Милый Аким, напишите мне хоть словечко в ответ, иначе мне весь день будет скучно, тяжело и гадко, и я стану думать, что вам все еще печально. А я не могу, Аким, чтобы печально. Пожалуйста, чтобы не печально. Я не знаю, — вот перед Богом говорю вам — что я больше люблю: вас или ваши писания. Обоих люблю, а, вернее, одного люблю в двух проявлениях. Я, в сущности, оттого и не читаю вам своего, что слишком вас боюсь, и все больше и больше боюсь, и не могу переносить от вас ни единого неодобрительного слова, слышите? Ни единого! Даже самого маленького не могу. А так как я знаю, что не может не быть плохих слов, то я и не читаю все ужасы, и не знаю, как буду читать.
Устала писать вам. На первой странице не похоже, но вообще я чувствую, что ваш почерк — во мне. Это особенное ощущение. Не хочу, не хочу вашей печали. И своей не хочу. Хочу света и Божьих лучей. Давайте помогать друг другу!
Один раз... только один…
📍Маяковского, 11
Даниил Хармс и Клавдия Пугачева
От кого: Даниил Хармс
Кому: Клавдия Пугачева
20 сентября, 1933
Дорогая Клавдия Васильевна,
Оказалось не так просто написать Вам обещанное письмо. Ну в чем я разоблачу себя? И откуда взять мне обещанное красноречие? Поэтому я просто отказываюсь от обещанного письма и пишу Вам просто письмо от всей души и по доброй воле.
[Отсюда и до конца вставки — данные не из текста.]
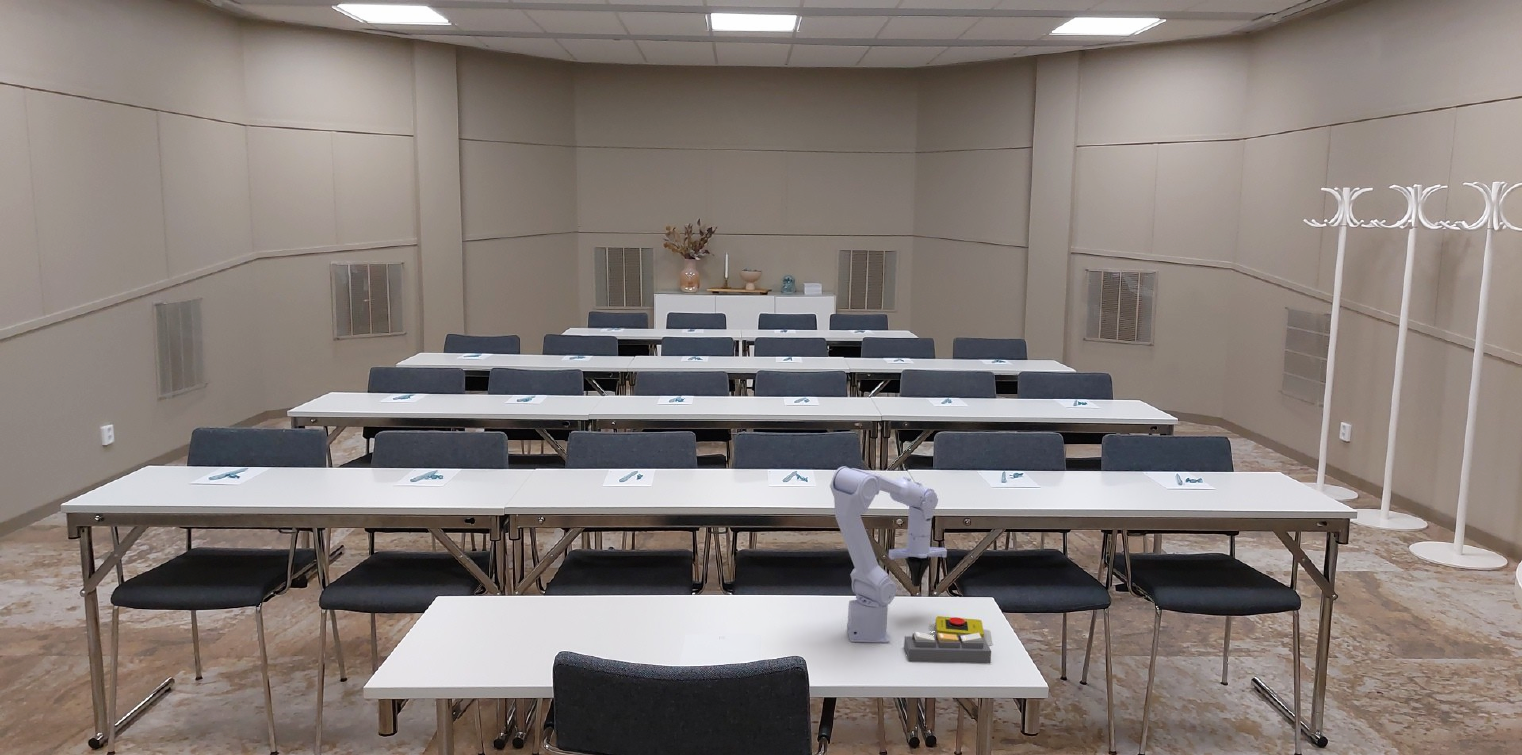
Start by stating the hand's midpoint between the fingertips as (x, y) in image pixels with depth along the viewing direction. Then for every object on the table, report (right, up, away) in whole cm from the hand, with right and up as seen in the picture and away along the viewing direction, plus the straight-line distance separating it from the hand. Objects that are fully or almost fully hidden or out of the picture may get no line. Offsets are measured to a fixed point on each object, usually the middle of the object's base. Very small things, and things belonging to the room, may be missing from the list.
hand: (915, 584), depth 267 cm
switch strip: (+5, -13, -18) cm, 23 cm away
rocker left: (-1, -9, -19) cm, 21 cm away
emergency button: (+10, -12, -6) cm, 17 cm away
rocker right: (+10, -9, -18) cm, 23 cm away
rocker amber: (+5, -9, -19) cm, 21 cm away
Пусть первая часть письма будет нежной, вторая — игривой, а третья — деловой. Может быть, некоторая доля обещанного и войдет в это произведение, но, во всяком случае, я специально заботиться об этом не буду.
Единственное, что я выполню точно, это опущу письмо в почтовую кружку 21-го сентября 1933 года.
Часть I (нежная)
Милая Клавдия Васильевна, эта часть письма должна быть нежной. Это и нетрудно сделать, ибо поистине мое отношение к Вам достигло нежности просто удивительной. Достаточно мне написать все, что взбредет в голову, но думая только о Вас (а это тоже не требует усилий, ибо думаю я о Вас все время), и письмо само собой получится нежнейшее.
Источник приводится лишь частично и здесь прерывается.